Thereafter, appellant’s counsel filed a notice of appeal in the Court of Appeals, and appellant, pro sc, directed an appeal to this court; however, any confusion created thereby has passed as the cause after transfer now rests in this court as if on original appeal. Art. V, § 10, Missouri Constitution. See also: State v. Kee, 510 S.W.2d 477 (Mo. banc 1974); State v. Anderson, 515 S.W.2d 534 [2, 3, 4] (Mo. banc 1974); Missouri’s Mental Responsibility Law. A Symposium: An Analysis of The Law, Richardson, Reardon and Simeone, 19 J.Mo.B. 645, 719, n. 42 (Dec.1963); and, Model Penal Code (ALI), Sec. 4.-08(3).
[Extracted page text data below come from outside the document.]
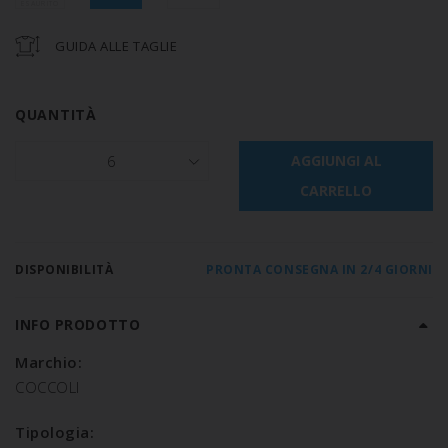
GUIDA ALLE TAGLIE
QUANTITÀ
6
AGGIUNGI AL
CARRELLO
DISPONIBILITÀ
PRONTA CONSEGNA IN 2/4 GIORNI
INFO PRODOTTO
Marchio:
COCCOLI
Tipologia:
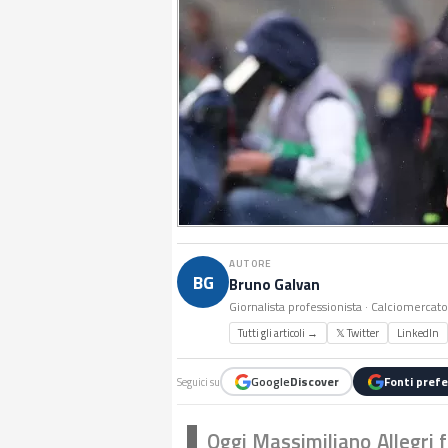
AUTORE
BG
Bruno Galvan
Giornalista professionista · Calciomercat
Tutti gli articoli →
𝕏 Twitter
LinkedIn
Google
Discover
Fonti prefe
Seguici su
Oggi Massimiliano Allegri f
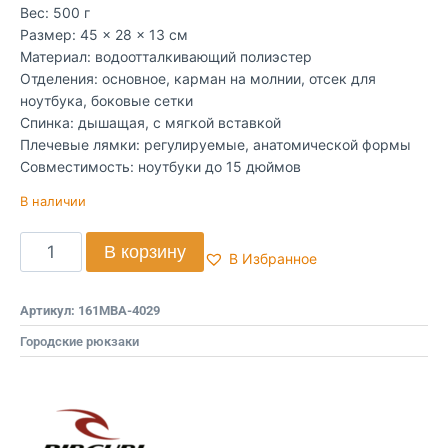
Вес: 500 г
Размер: 45 × 28 × 13 см
Материал: водоотталкивающий полиэстер
Отделения: основное, карман на молнии, отсек для
ноутбука, боковые сетки
Спинка: дышащая, с мягкой вставкой
Плечевые лямки: регулируемые, анатомической формы
Совместимость: ноутбуки до 15 дюймов
В наличии
В корзину
В Избранное
Артикул:
161MBA-4029
Городские рюкзаки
From the record before us, we are confronted first with the fact that appellant is presently illegally confined. Section 552.-030 provides, in part:

2. The state may accept a defense of mental disease or defect excluding responsibility, whether raised by plea or written notice, if the defendant has no other defense and files a written notice to that effect. Upon the state’s acceptance of the defense of mental disease or defect excluding responsibility, the court shall proceed to order the commitment of the defendant as provided in section 552.040 . . . (Emphasis added.)

There is no showing that appellant ever abandoned or withdrew his plea of “not guilty” or filed a written notice that he had no defense other than not guilty by reason of mental disease or defect excluding responsibility. This being true, § 552.-030, subd. 2 did not authorize the state to accept the second plea and ignore the first, nor did it authorize the trial court to proceed in that manner. Any doubts in this connection were put to rest in Ex Parte Kent, 490 S.W.2d 649 (Mo. banc 1973), cert. denied 414 U.S. 1077, 94 S.Ct. 596, 38 L.Ed.2d 484 (1973). See also State v. Kent, 515 S.W.2d 457 (Mo. banc 1974).

More recently, the Kansas City District of the Court of Appeals in Briggs v. State, 509 S.W.2d 154 (Mo.App.1974), considered a comparable factual situation and, while following the guidelines set out in Ex Parte Kent, supra, reached the same result.

Again, we rule that a commitment under § 552.040 by virtue of the provisions found in § 552.030, subd. 2 is invalid unless predicated on the defendant having filed a “written notice” that he had “no other defense.”

Supreme Court Rule 91.05 (See. also § 532.070, RSMo 1969, V.A.M.S.) provides:

Whenever any court of record, or any judge thereof, shall have evidence, from any judicial proceedings had before such court or judge, that any person is illegally confined or restrained of his liberty, within the jurisdiction of such court or judge, it shall be the duty of the court or judge to issue a writ of habeas corpus for his relief, although no application or petition be presented for such writ.

We recognize, as must the trial court, the mandate of the rule just noted; however, issuance of a writ in this case would *22cause an unnecessary delay because there is no evidence to hear nor credibility to weigh but only a record which reflects non-compliance with the law. Therefore, we treat the cause as on appeal and remand the same to the trial court for further proceedings consistent with those delineated in Ex Parte Kent, supra.

The judgment is reversed and the cause is remanded.

All concur.

. The record in the magistrate court reflects that (1) on November 19, 1969, it was found that appellant had a mental disease or defect excluding fitness to proceed (§ 552.020 subd. 2), and that (2) on December 14, 1970, it was ruled that he was competent to proceed.